If a line below falls between the line with "index dip: (139, 110)" and the line with "index tip: (417, 496)", or is one of those two, output it exactly; output nothing else and no pictures.

→ **Given entries**:
▽
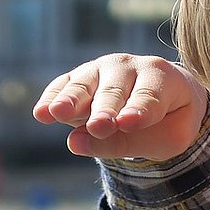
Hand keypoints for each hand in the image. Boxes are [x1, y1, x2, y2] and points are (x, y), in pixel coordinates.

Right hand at [32, 53, 208, 160]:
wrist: (163, 98)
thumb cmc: (167, 121)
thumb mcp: (164, 139)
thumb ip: (126, 143)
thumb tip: (74, 143)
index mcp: (162, 77)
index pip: (151, 96)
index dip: (139, 110)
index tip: (128, 123)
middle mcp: (130, 66)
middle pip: (115, 90)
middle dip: (105, 109)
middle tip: (98, 126)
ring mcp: (101, 68)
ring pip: (85, 84)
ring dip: (71, 99)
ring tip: (57, 113)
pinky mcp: (79, 77)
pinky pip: (64, 85)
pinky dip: (53, 97)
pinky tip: (41, 112)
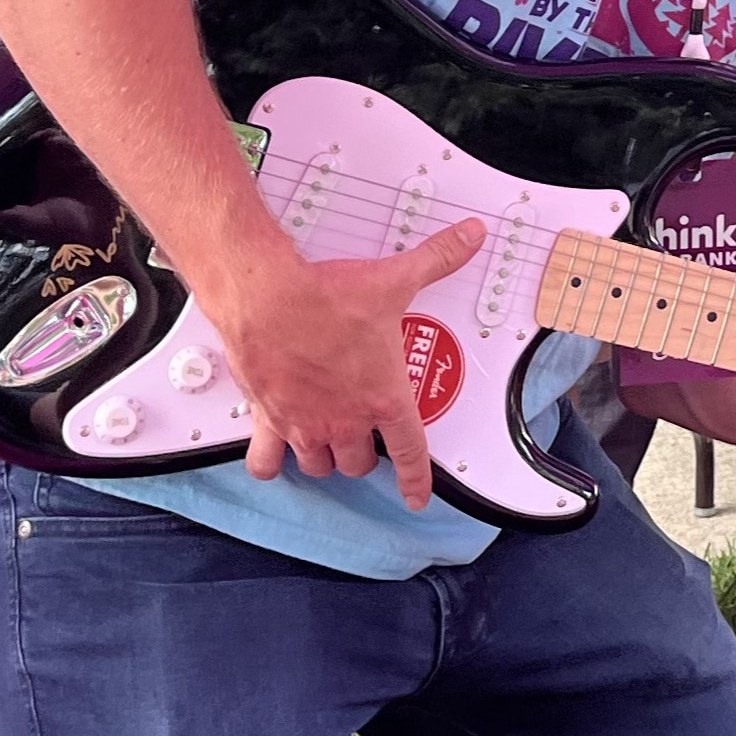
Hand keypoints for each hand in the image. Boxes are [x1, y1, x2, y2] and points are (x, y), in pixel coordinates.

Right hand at [217, 218, 485, 497]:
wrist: (266, 297)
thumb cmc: (325, 298)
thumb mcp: (394, 278)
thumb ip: (437, 258)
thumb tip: (468, 238)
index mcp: (382, 397)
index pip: (409, 453)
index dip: (416, 479)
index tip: (417, 496)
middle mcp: (344, 420)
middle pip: (360, 463)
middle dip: (366, 455)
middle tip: (366, 438)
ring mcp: (304, 424)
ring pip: (320, 465)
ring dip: (326, 458)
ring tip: (328, 442)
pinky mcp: (268, 419)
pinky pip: (267, 462)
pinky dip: (272, 463)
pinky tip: (275, 452)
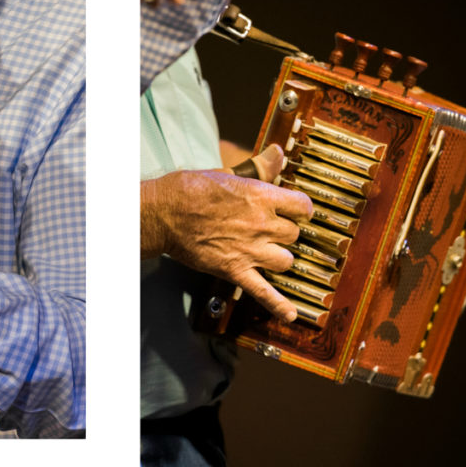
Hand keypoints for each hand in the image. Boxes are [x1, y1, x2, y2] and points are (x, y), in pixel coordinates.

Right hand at [141, 144, 313, 321]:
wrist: (163, 212)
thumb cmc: (191, 188)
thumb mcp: (227, 171)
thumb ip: (258, 167)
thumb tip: (278, 152)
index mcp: (260, 195)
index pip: (302, 206)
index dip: (301, 209)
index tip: (297, 211)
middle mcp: (261, 223)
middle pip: (294, 235)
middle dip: (285, 233)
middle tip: (271, 230)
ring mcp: (249, 249)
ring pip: (286, 261)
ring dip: (280, 258)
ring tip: (268, 254)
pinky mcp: (235, 270)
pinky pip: (264, 292)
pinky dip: (278, 305)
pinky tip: (290, 314)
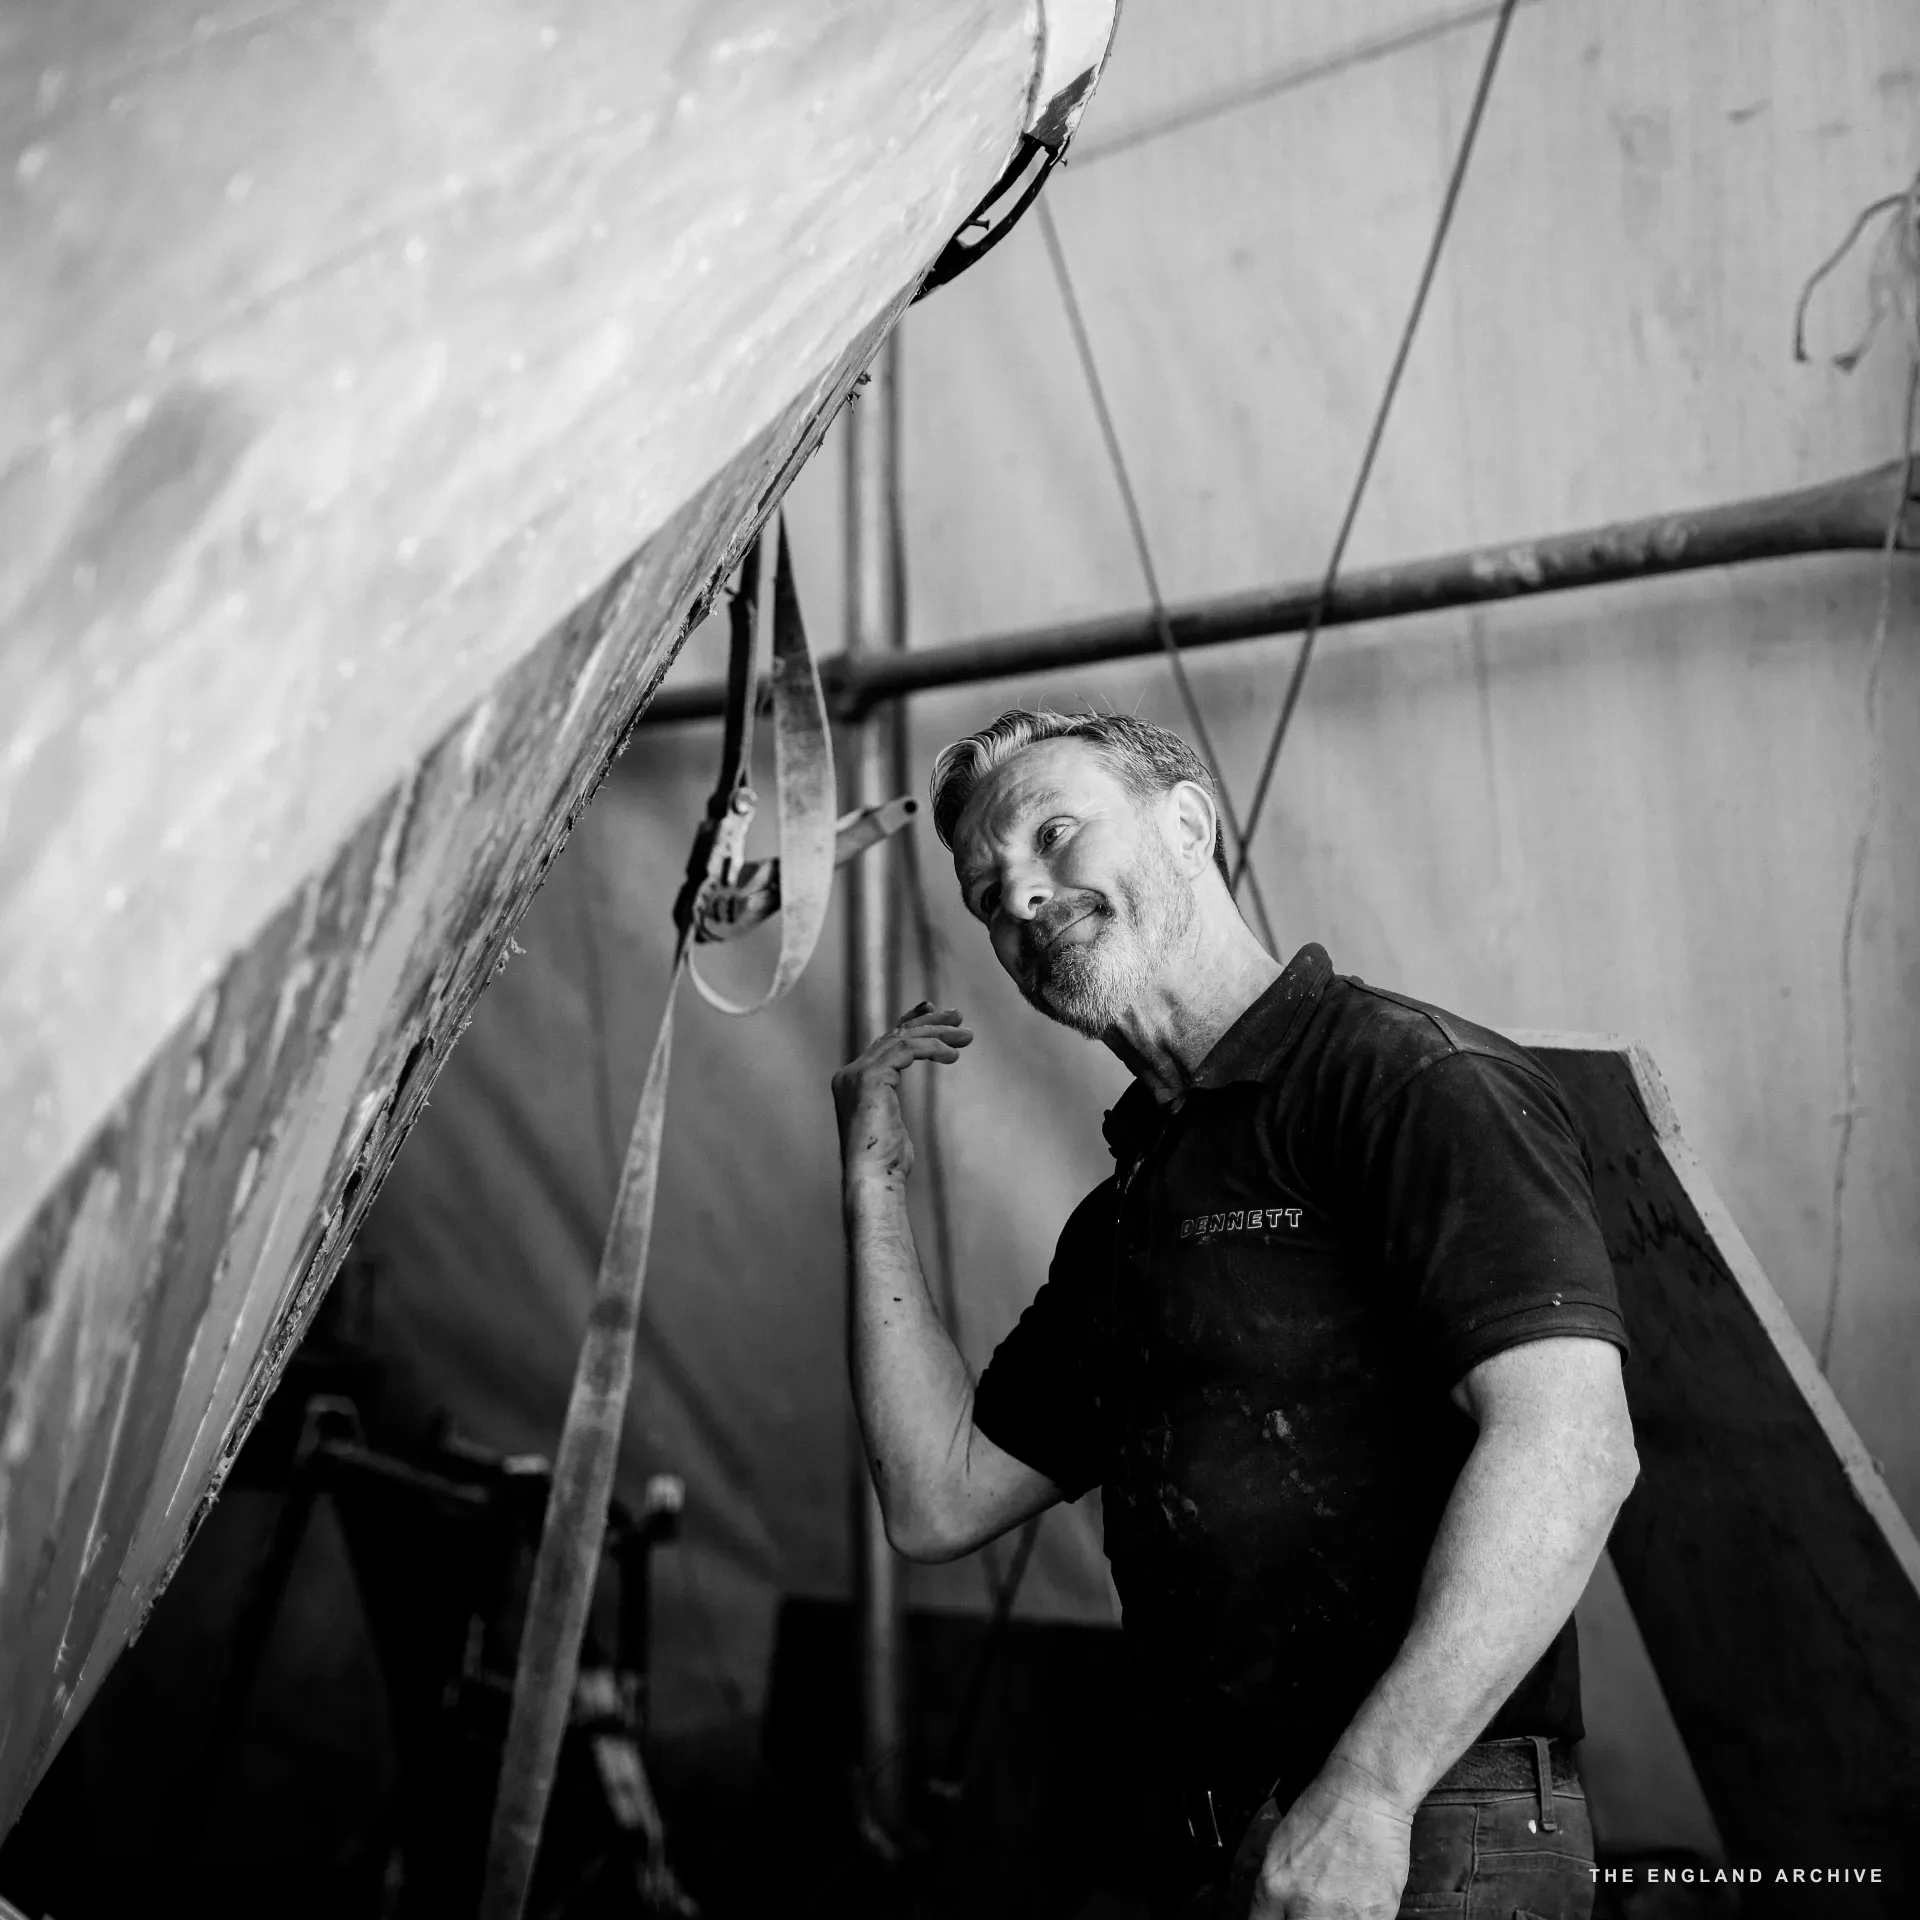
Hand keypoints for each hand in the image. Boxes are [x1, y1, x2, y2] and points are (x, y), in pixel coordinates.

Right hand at [831, 1003, 971, 1184]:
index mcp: (852, 1082)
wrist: (872, 1179)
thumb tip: (897, 1106)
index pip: (882, 1042)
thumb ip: (891, 1105)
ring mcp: (857, 1073)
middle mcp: (850, 1073)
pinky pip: (907, 1049)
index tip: (933, 1012)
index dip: (909, 1023)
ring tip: (967, 1037)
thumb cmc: (886, 1164)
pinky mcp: (870, 1077)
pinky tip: (952, 1055)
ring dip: (938, 1034)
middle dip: (928, 1022)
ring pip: (902, 1038)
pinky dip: (932, 1048)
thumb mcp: (891, 1126)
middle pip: (893, 1035)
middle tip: (958, 1016)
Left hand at [1241, 1763, 1412, 1919]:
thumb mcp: (1280, 1845)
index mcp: (1275, 1886)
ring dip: (1332, 1918)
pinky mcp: (1375, 1916)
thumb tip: (1278, 1911)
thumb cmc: (1325, 1809)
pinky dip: (1359, 1918)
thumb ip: (1276, 1886)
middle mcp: (1306, 1907)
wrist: (1365, 1795)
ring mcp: (1342, 1916)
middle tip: (1311, 1908)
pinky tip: (1358, 1901)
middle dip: (1302, 1918)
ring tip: (1338, 1900)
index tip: (1282, 1916)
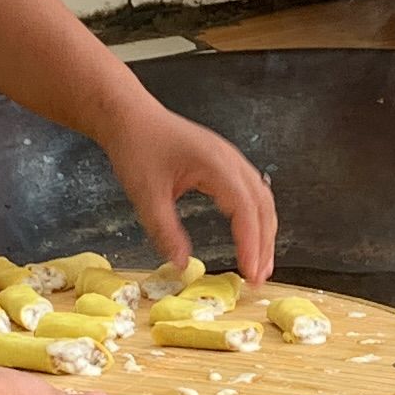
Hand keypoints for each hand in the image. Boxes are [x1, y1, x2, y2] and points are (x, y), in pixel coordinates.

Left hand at [98, 101, 277, 282]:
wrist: (130, 117)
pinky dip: (256, 218)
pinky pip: (251, 192)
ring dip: (264, 232)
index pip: (244, 209)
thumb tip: (182, 264)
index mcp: (216, 165)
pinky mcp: (225, 164)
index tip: (251, 272)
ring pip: (261, 199)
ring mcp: (231, 160)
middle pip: (262, 206)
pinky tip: (251, 236)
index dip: (251, 243)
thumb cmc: (137, 147)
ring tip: (260, 264)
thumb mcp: (145, 194)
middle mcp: (231, 161)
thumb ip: (164, 230)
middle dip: (265, 243)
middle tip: (259, 278)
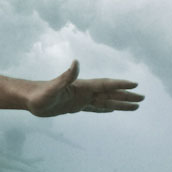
△
→ **Written solution**:
index dip: (139, 110)
index tip: (128, 123)
middle mcp: (130, 66)
middle pip: (115, 90)
middle dip: (105, 109)
middle tip: (98, 126)
ring mcp: (101, 68)
ring pip: (85, 84)
ring dip: (71, 99)
ring tip: (57, 113)
pinky mcp: (79, 77)
pinky pip: (64, 85)
pinky dip: (53, 97)
pinky tip: (41, 112)
Hand keypoints for each hand in the image. Boxes are [x1, y1, x2, y2] and points are (x, y), in pixel coordinates.

Right hand at [217, 218, 485, 497]:
wrist: (266, 297)
thumb cmc: (325, 298)
thumb mcp: (394, 278)
thumb ip: (437, 258)
thumb tip: (468, 238)
index mcp: (382, 397)
index pip: (409, 453)
index dip: (416, 479)
index tip: (417, 496)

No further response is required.